Он обнаружил Чикко, явно намеревавшегося уходить.
– Ты куда?
– Схожу, сыграю на бегах, – пояснил фомор.
– Ты чего? – Торнан покрутил пальцем у виска. – Лучше уж в отхожее место эти деньги выбрось. Ты что, гадальщиком заделался? Или… тебе кто-то верное имя назвать пообещал? – усмехнулся ант.
– Да нет, дружище, – улыбнулся Чикко, – тут дело посерьезнее. Есть у меня одно умение: с конями я могу говорить…
Торнан удивился – выходит, за три года знакомства он далеко не все узнал о приятеле.
– Ну все равно, – усомнился он. – Даже если специально не следят, то все равно с десяток магов на ипподроме будет. Почуют ведь…
– Нет, друг Торнан, не почуют – не магия это.
– А что ж тогда?
Чикко помолчал, пошевелил губами.
– Это – Дар, – проникновенно сообщил он.
– Так чего ж ты всякой чихней занимался тогда? – совершенно искренне удивился Торнан. – Нет, у нас, конечно, скачки редко бывали, но все же ты ведь озолотиться мог.
– Не все так просто, – печально кивнул Чикко. – Даром злоупотреблять нельзя. Это уж как повелось – если не для себя, то можно сколько угодно. А вот если корысти ради – быстро пропадает.
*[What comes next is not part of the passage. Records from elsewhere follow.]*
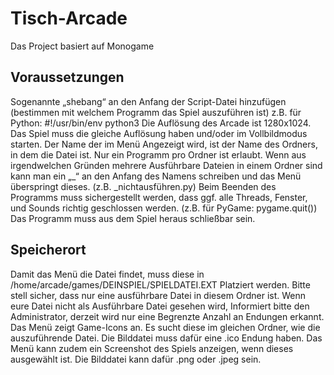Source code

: # Tisch-Arcade

Das Project basiert auf Monogame

## Voraussetzungen

Sogenannte „shebang“ an den Anfang der Script-Datei hinzufügen (bestimmen mit welchem Programm das Spiel auszuführen ist)
z.B. für Python:		#!/usr/bin/env python3
Die Auflösung des Arcade ist 1280x1024. Das Spiel muss die gleiche Auflösung haben und/oder im Vollbildmodus starten.
Der Name der im Menü Angezeigt wird, ist der Name des Ordners, in dem die Datei ist. 
Nur ein Programm pro Ordner ist erlaubt. Wenn aus irgendwelchen Gründen mehrere Ausführbare Dateien in einem Ordner sind kann man ein „_“ an den Anfang des Namens schreiben und das Menü überspringt dieses. (z.B. _nichtausführen.py)
Beim Beenden des Programms muss sichergestellt werden, dass ggf. alle Threads, Fenster, und Sounds richtig geschlossen werden. (z.B. für PyGame: pygame.quit())
Das Programm muss aus dem Spiel heraus schließbar sein.

## Speicherort
Damit das Menü die Datei findet, muss diese in /home/arcade/games/DEINSPIEL/SPIELDATEI.EXT Platziert werden. Bitte stell sicher, dass nur eine ausführbare Datei in diesem Ordner ist. Wenn eure Datei nicht als Ausführbare Datei gesehen wird, Informiert bitte den Administrator, derzeit wird nur eine Begrenzte Anzahl an Endungen erkannt.
Das Menü zeigt Game-Icons an. Es sucht diese im gleichen Ordner, wie die auszuführende Datei. Die Bilddatei muss dafür eine .ico Endung haben.
Das Menü kann zudem ein Screenshot des Spiels anzeigen, wenn dieses ausgewählt ist. Die Bilddatei kann dafür .png oder .jpeg sein.
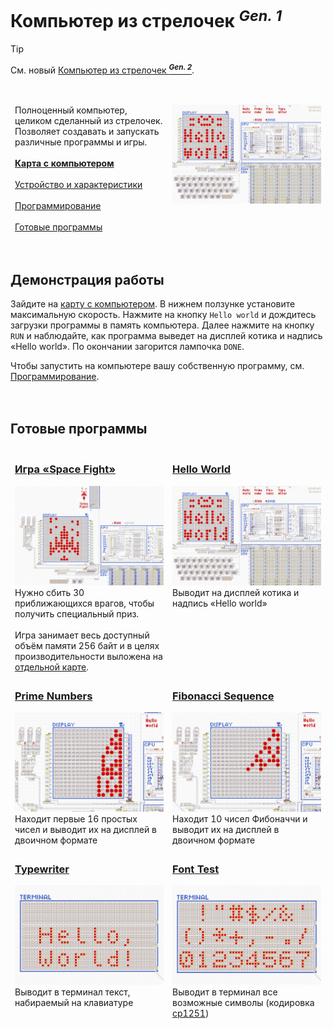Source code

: ﻿# Компьютер из стрелочек <sup>*Gen. 1*</sup>

> [!TIP]
> См. новый [Компьютер из стрелочек <sup>***Gen. 2***</sup>](../computer-v2/README.md).

<br>

<table>
  <thead>
    <tr>
      <td valign="top" width="50%">
        Полноценный компьютер, целиком сделанный из стрелочек. Позволяет создавать и запускать
        различные программы и игры.<br><br>
        <a href="https://logic-arrows.io/map-lVeJ9jtX"><b>Карта с компьютером</b></a><br><br>
        <a href="specification.md">Устройство и характеристики</a><br><br>
        <a href="programming.md">Программирование</a><br><br>
        <a href="#examples">Готовые программы</a>
      </td>
      <td valign="top">
        <a href="https://logic-arrows.io/map-lVeJ9jtX"><img src="img/summary.jpg"
            alt="Компьютер из стрелочек (Gen. 1)"></a>
      </td>
    </tr>
  </thead>
</table>
<br>


## Демонстрация работы
Зайдите на [карту с компьютером](https://logic-arrows.io/map-lVeJ9jtX). В нижнем ползунке установите
максимальную скорость. Нажмите на кнопку `Hello world` и дождитесь загрузки программы в память
компьютера. Далее нажмите на кнопку `RUN` и наблюдайте, как программа выведет на дисплей котика и
надпись «Hello world». По окончании загорится лампочка `DONE`.

Чтобы запустить на компьютере вашу собственную программу, см. [Программирование](programming.md).
<br><br><br>


## <a name="examples"></a>Готовые программы
<table>
  <thead>
    <tr>
      <td valign="top" width="50%">
        <h3><a href="asm/space-fight.asm">Игра «Space Fight»</a></h3>
        <a href="asm/space-fight.asm"><img src="img/space-fight.jpg"
            alt="Игра «Space Fight»"></a><br>
        Нужно сбить 30 приближающихся врагов, чтобы получить специальный приз.<br><br>
        Игра занимает весь доступный объём памяти 256 байт и в целях производительности выложена на
        <a href="https://logic-arrows.io/map-space-fight">отдельной карте</a>.
      </td>
      <td valign="top">
        <h3><a href="asm/hello-world.asm">Hello World</a></h3>
        <a href="asm/hello-world.asm"><img src="img/summary.jpg" alt="Hello World"></a><br>
        Выводит на дисплей котика и надпись «Hello world»
      </td>
    </tr>
    <tr>
      <td valign="top">
        <h3><a href="asm/prime-numbers.asm">Prime Numbers</a></h3>
        <a href="asm/prime-numbers.asm"><img src="img/prime-numbers.jpg"
            alt="Prime Numbers"></a><br>
        Находит первые 16 простых чисел и выводит их на дисплей в двоичном формате
      </td>
      <td valign="top">
        <h3><a href="asm/fibonacci-sequence.asm">Fibonacci Sequence</a></h3>
        <a href="asm/fibonacci-sequence.asm"><img src="img/fibonacci-sequence.jpg"
            alt="Fibonacci Sequence"></a><br>
        Находит 10 чисел Фибоначчи и выводит их на дисплей в двоичном формате
      </td>
    </tr>
    <tr>
      <td valign="top">
        <h3><a href="asm/typewriter.asm">Typewriter</a></h3>
        <a href="asm/typewriter.asm"><img src="img/terminal.jpg" alt="Typewriter"></a><br>
        Выводит в терминал текст, набираемый на клавиатуре
      </td>
      <td valign="top">
        <h3><a href="asm/font-test.asm">Font Test</a></h3>
        <a href="asm/font-test.asm"><img src="img/font-test.jpg" alt="Font Test"></a><br>
        Выводит в терминал все возможные символы (кодировка
        <a href="https://ru.wikipedia.org/wiki/Windows-1251">cp1251</a>)
      </td>
    </tr>
  </thead>
</table>
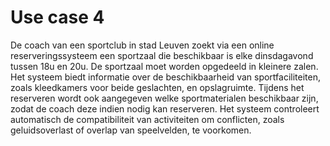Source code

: # Use case 4

De coach van een sportclub in stad Leuven zoekt via een online reserveringssysteem een sportzaal die beschikbaar is elke dinsdagavond tussen 18u en 20u. 
De sportzaal moet worden opgedeeld in kleinere zalen. 
Het systeem biedt informatie over de beschikbaarheid van sportfaciliteiten, zoals kleedkamers voor beide geslachten, en opslagruimte. 
Tijdens het reserveren wordt ook aangegeven welke sportmaterialen beschikbaar zijn, zodat de coach deze indien nodig kan reserveren. 
Het systeem controleert automatisch de compatibiliteit van activiteiten om conflicten, zoals geluidsoverlast of overlap van speelvelden, te voorkomen. ​ ​
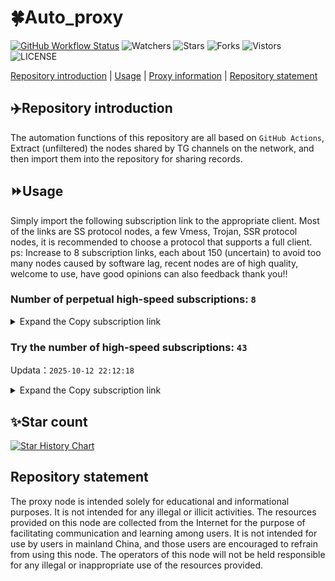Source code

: # 🍀Auto_proxy
[![GitHub Workflow Status](https://img.shields.io/github/actions/workflow/status/PangTouY00/Auto_proxy/main.yml?branch=main)](https://github.com/PangTouY00/Auto_proxy/actions/workflows/main.yml?branch=main) 
![Watchers](https://img.shields.io/github/watchers/w1770946466/Auto_proxy) ![Stars](https://img.shields.io/github/stars/PangTouY00/Auto_proxy) ![Forks](https://img.shields.io/github/forks/w1770946466/Auto_proxy) ![Vistors](https://visitor-badge.laobi.icu/badge?page_id=PangTouY00.Auto_proxy) ![LICENSE](https://img.shields.io/badge/license-CC%20BY--SA%204.0-green.svg)

[Repository introduction](https://github.com/PangTouY00/Auto_proxy#Repositoryintroduction) | [Usage](https://github.com/PangTouY00/Auto_proxy#Usage) | [Proxy information](https://github.com/PangTouY00/Auto_proxy#Proxyinformation) | [Repository statement](https://github.com/PangTouY00/Auto_proxy#Repositorystatement)

## ✈️Repository introduction
The automation functions of this repository are all based on `GitHub Actions`,
Extract (unfiltered) the nodes shared by TG channels on the network, and then import them into the repository for sharing records.

## ⏩Usage
Simply import the following subscription link to the appropriate client. Most of the links are SS protocol nodes, a few Vmess, Trojan, SSR protocol nodes, it is recommended to choose a protocol that supports a full client.
ps: Increase to 8 subscription links, each about 150 (uncertain) to avoid too many nodes caused by software lag, recent nodes are of high quality, welcome to use, have good opinions can also feedback thank you!!

### Number of perpetual high-speed subscriptions: `8`

<details>
  <summary>Expand the Copy subscription link</summary>

  
- [Multiprotocol Base64 encoding](https://raw.githubusercontent.com/PangTouY00/Auto_proxy/main/Long_term_subscription1)
`https://raw.githubusercontent.com/PangTouY00/Auto_proxy/main/Long_term_subscription_num`
`Total number of merge nodes: 282`

- [Multiprotocol Base64 encoding](https://raw.githubusercontent.com/PangTouY00/Auto_proxy/main/Long_term_subscription1)
`https://raw.githubusercontent.com/PangTouY00/Auto_proxy/main/Long_term_subscription1`
`Total number of merge nodes: 36`

- [Multiprotocol Base64 encoding](https://raw.githubusercontent.com/PangTouY00/Auto_proxy/main/Long_term_subscription2)
`https://raw.githubusercontent.com/PangTouY00/Auto_proxy/main/Long_term_subscription2`
`Total number of merge nodes: 36`

- [Multiprotocol Base64 encoding](https://raw.githubusercontent.com/PangTouY00/Auto_proxy/main/Long_term_subscription3)
`https://raw.githubusercontent.com/PangTouY00/Auto_proxy/main/Long_term_subscription3`
`Total number of merge nodes: 36`

- [Multiprotocol Base64 encoding](https://raw.githubusercontent.com/PangTouY00/Auto_proxy/main/Long_term_subscription4)
`https://raw.githubusercontent.com/PangTouY00/Auto_proxy/main/Long_term_subscription4`
`Total number of merge nodes: 36`

- [Multiprotocol Base64 encoding](https://raw.githubusercontent.comPangTouY00/Auto_proxy/main/Long_term_subscription5)
`https://raw.githubusercontent.com/PangTouY00/Auto_proxy/main/Long_term_subscription5`
`Total number of merge nodes: 36`

- [Multiprotocol Base64 encoding](https://raw.githubusercontent.com/PangTouY00/Auto_proxy/main/Long_term_subscription6)
`https://raw.githubusercontent.com/PangTouY00/Auto_proxy/main/Long_term_subscription6`
`Total number of merge nodes: 36`

- [Multiprotocol Base64 encoding](https://raw.githubusercontent.com/PangTouY00/Auto_proxy/main/Long_term_subscription7)
`https://raw.githubusercontent.com/PangTouY00/Auto_proxy/main/Long_term_subscription7`
`Total number of merge nodes: 36`

- [Multiprotocol Base64 encoding](https://raw.githubusercontent.com/PangTouY00/Auto_proxy/main/Long_term_subscription8)
`https://raw.githubusercontent.com/PangTouY00/Auto_proxy/main/Long_term_subscription8`
`Total number of merge nodes: 30`

- [Clash subscription](https://raw.githubusercontent.com/PangTouY00/Auto_proxy/main/Long_term_subscription2.yaml)
`https://raw.githubusercontent.com/PangTouY00/Auto_proxy/main/Long_term_subscription1.yaml`


- [Clash subscription](https://raw.githubusercontent.com/PangTouY00/Auto_proxy/main/Long_term_subscription2.yaml)
`https://raw.githubusercontent.com/PangTouY00/Auto_proxy/main/Long_term_subscription2.yaml`


- [Clash subscription](https://raw.githubusercontent.com/PangTouY00/Auto_proxy/main/Long_term_subscription3.yaml)
`https://raw.githubusercontent.com/PangTouY00/Auto_proxy/main/Long_term_subscription3.yaml`
  
</details>

### Try the number of high-speed subscriptions: `43`
Updata：`2025-10-12 22:12:18`


<details>
  <summary>Expand the Copy subscription link</summary>  




































































































































































































































































































































































































































































































































































































































































































































































































































































































































































































































































































































































































































































































































































































































































































































































































































































































































































































































































































































































































































































































































































































































































































































































































































































































































































































































































































































































































































































































































































































































































































































































































































































































































































































































































































































































































































































































































































































































































































































































































































































































































































































































































































































































































































































































































































































































































































































































































































































































































































































































































































































































































































































































































































































































































































































































































































































































































































































































































































































































































































































































































































































































































































































































































































































































































































































































































































































































































































































































































































































































































































































































































































































































































































































































































































































































































































































































































































































































































































































































































































































































































































































































































































































































































































































































































































































































































































































































































































































































































































































































































































































































































































































































































































































































































































































































































































































































































































































































































































































































































































































































































































































































































































































































































































































































































































































































































































































































































































































































































































































































































































































































































































































































































































































































































































































































































































































































































































































































































































































































































































































































































































































































































































































































































































































































































































































































































































































































































































































































































































































































































































































































































































































































































































































































































































































































































































































































































































































































































































































































































































































































































































































































































































































































































































































































































































































































































































































































































































































































































































































































































































































































































































































































































































































































































































































































































































































































































































































































































































































































































































































































































































































































































































































































































































































































































































































































































































































































































































































































































































































































































































































































































































































































































































































































































































































































































































































































































































































































































































































































































































































































































































































































































































































































































































































































































































































































































































































































































































































































































































































































































































































































































































































































































































































































































































































































































































































































































































































































































































































































































































































































































































































































































































































































































































































































































































































































































































































































































































































































































































































































































































































































































































































































































































































































































































































































































































































































































































































































































































































































































































































































































































































































































































































































































































































































































































































































































































































































































































































































































































































































































































































































































































































































































































































































































































































































































































































































































































































































































































































































































































































































































































































































































































































































































































































































































































































































































































































































































































































































































































































































































































































































































































































































































































































































































































































































































































>Trial subscription：
`https://xyjs1.buzz/api/v1/client/subscribe?token=5e0ea5324acf64efd8600a9740952364`




>Trial subscription：
`https://yywhale.com/api/v1/client/subscribe?token=4e1db142a5e7f763b9d3b5b98adb53ca`




>Trial subscription：
`https://tizi8.top/api/v1/client/subscribe?token=f501386a3de0ac47118578c569802f66`




>Trial subscription：
`https://hjxixi002.xxttx.cn/api/v1/client/subscribe?token=33f04953af856928cd0e8e59f177616c`




>Trial subscription：
`https://xyjs1.sbs/api/v1/client/subscribe?token=a9d847dd4271efd9a3cfd9be98591f8f`




>Trial subscription：
`https://xunyungogogo.xyz/api/v1/client/subscribe?token=6381c5454d5ab90a84d1101a2a057bc3`




>Trial subscription：
`https://hjhaha.xxssx.cn/api/v1/client/subscribe?token=f6677610d48baa6750d448166ff7b9a6`




>Trial subscription：
`https://gods4.dashicn.buzz/api/v1/client/subscribe?token=570268e020df5a0933323b35ee959dae`




>Trial subscription：
`https://cfvpn.com/api/v1/client/subscribe?token=bc42b9cb6da211ffb7c3aa6b70118a48`




>Trial subscription：
`https://xixixi003.hjsbssbsbsbsbs.sbs/api/v1/client/subscribe?token=14ae907d48157cdd3b114350167aca56`




>Trial subscription：
`http://xxxxyyyy.njdjjxjbcbw.icu/api/v1/client/subscribe?token=aff754a9815354444e94e3f943533819`




>Trial subscription：
`https://gods2.dashicn.buzz/api/v1/client/subscribe?token=f44e0530ac7e64a145d03f3589bb0ed6`




>Trial subscription：
`https://www.ch000zy.com/api/v1/client/subscribe?token=fa3036724ac83cb91fbe479ae7fe7f98`




>Trial subscription：
`https://poiuytrewq.yxt999.cn/api/v1/client/subscribe?token=3b237a63b0b012fa6ec6964054b521b0`




>Trial subscription：
`https://dashuai.us/api/v1/client/subscribe?token=95b74cf3dd6722d8f1c50820cde09a50`




>Trial subscription：
`https://multiserver.multiserveradelshoop.com/api/v1/client/subscribe?token=caf3da15e87bab7e3941eeb224038e3f`




>Trial subscription：
`https://gods1.dashicn.buzz/api/v1/client/subscribe?token=462d22bc363dbc5155d91715fbc3667c`




>Trial subscription：
`https://www.eeevpn.com/api/v1/client/subscribe?token=e630cdd842249f87b4276b9a47a276a6`




>Trial subscription：
`https://www.louwangzhiyu.org/api/v1/client/subscribe?token=f1b64ef97f7b269c4e0486164204271c`




>Trial subscription：
`https://asdfg.njdjjxjbcbw.icu/api/v1/client/subscribe?token=47998cd8c54d150083f37c376eb4deba`




>Trial subscription：
`https://syhaha.xxssx.cn/api/v1/client/subscribe?token=a0427c14d63c29be91130be6066579a6`




>Trial subscription：
`https://gods3.dashicn.buzz/api/v1/client/subscribe?token=31a8fb698cc613dc1b8d9cfc81b4d4e6`




>Trial subscription：
`https://old-v2b.linkedton.com/api/v1/client/subscribe?token=3edad79f4f3d3528f915bf1e40476a12`




>Trial subscription：
`http://tinnyrick8888.com/api/v1/client/subscribe?token=c3355fb1b4b817e367a67530035801d7`




>Trial subscription：
`https://dl.vfkum.website/api/v1/client/subscribe?token=f43accf6d68d75ee0e62bc460900714b`




>Trial subscription：
`https://syhaha.xxttx.cn/api/v1/client/subscribe?token=af6d9f99e5f069cf5a0a8243fc2a0528`




>Trial subscription：
`https://xyhaha.xxttx.cn/api/v1/client/subscribe?token=9ca334574fa068f7d968964cb8a1a00d`




>Trial subscription：
`https://hjxixi003.xxuux.cn/api/v1/client/subscribe?token=1e3972e4c280b3fe283e2bdcea1df127`




>Trial subscription：
`https://xiaoby.com/api/v1/client/subscribe?token=a19eb69807da7f478be6785e30e036d9`




>Trial subscription：
`https://user.ivnz.ir/api/v1/client/subscribe?token=61dd946d4b2920c4df5a2e665bd014ed`




>Trial subscription：
`https://kingfisher.top/api/v1/client/subscribe?token=55fbdc8be5e5d0b4ca4d49e755611d52`




>Trial subscription：
`https://syxixi001.xxssx.cn/api/v1/client/subscribe?token=98f2a59f4e922665a89d217b2f03c0c2`




>Trial subscription：
`https://ylccloud.top/api/v1/client/subscribe?token=3fb4bd1cee797b6a51dadec23ec13dca`




>Trial subscription：
`https://sufujia.top/api/v1/client/subscribe?token=4f57fd0ef8efac621d3e08776419ef02`




>Trial subscription：
`https://fs.v2rayse.com/share/20251012/t37643uf99.txt`




>Trial subscription：
`https://xxx.yxt999.cn/api/v1/client/subscribe?token=323fbc90cb865d06f6f132fb258924df`




>Trial subscription：
`https://dyxixi001.xxssx.cn/api/v1/client/subscribe?token=2926da592d6c4b2781eae7f3812de891`




>Trial subscription：
`https://v2s.ip-ddns.com/api/v1/client/subscribe?token=fa201e834df16abb11c00c3ace0fff31`




>Trial subscription：
`https://sy.njdjjxjbcbw.icu/api/v1/client/subscribe?token=2d414ede8b1b3d69f41f4e2c9738f3e5`




>Trial subscription：
`https://slianvpn.top/api/v1/client/subscribe?token=a4ce04ddcdf793a2a13084a7d72c79f7`




>Trial subscription：
`http://107.173.31.17/api/v1/client/subscribe?token=654e63a42e912c3ce00a6a4e8869d583`




>Trial subscription：
`https://go.yueyun.de/api/v1/client/subscribe?token=ba918e48fa117afa1672959d3cdfc536`




>Trial subscription：
`https://slianvpn.com/api/v1/client/subscribe?token=b89daf0368f356aacfb6a604950b1ff6`



</details>

## ✨Star count
[![Star History Chart](https://api.star-history.com/svg?repos=PangTouY00/Auto_proxy&type=Date)](https://star-history.com/#w1770946466/Auto_proxy&Date)



## Repository statement
The proxy node is intended solely for educational and informational purposes. It is not intended for any illegal or illicit activities. The resources provided on this node are collected from the Internet for the purpose of facilitating communication and learning among users. It is not intended for use by users in mainland China, and those users are encouraged to refrain from using this node. The operators of this node will not be held responsible for any illegal or inappropriate use of the resources provided.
И он оставил спутников, уже предвкушавших, как потратят деньги.
Вернулся Чикко пару часов спустя, и лицо его яснее всяких слов говорило о результатах.
– Плохи наши дела, – сообщил он с порога.
– Что такое? – в один голос спросили Торнан и девушка.
– Запрещены, оказывается, бега. По указу шеффета Бендокира уж лет пять как запрещены. «Поелику сие издевательство над благородными животными, должными нести воинов в битву и путников в дороге и пахать землю для пропитания народа, а не потешать бездельников…» – процитировал он вышеупомянутый указ. – Так прямо на воротах цирка и выбито. Теперь там базар устроили.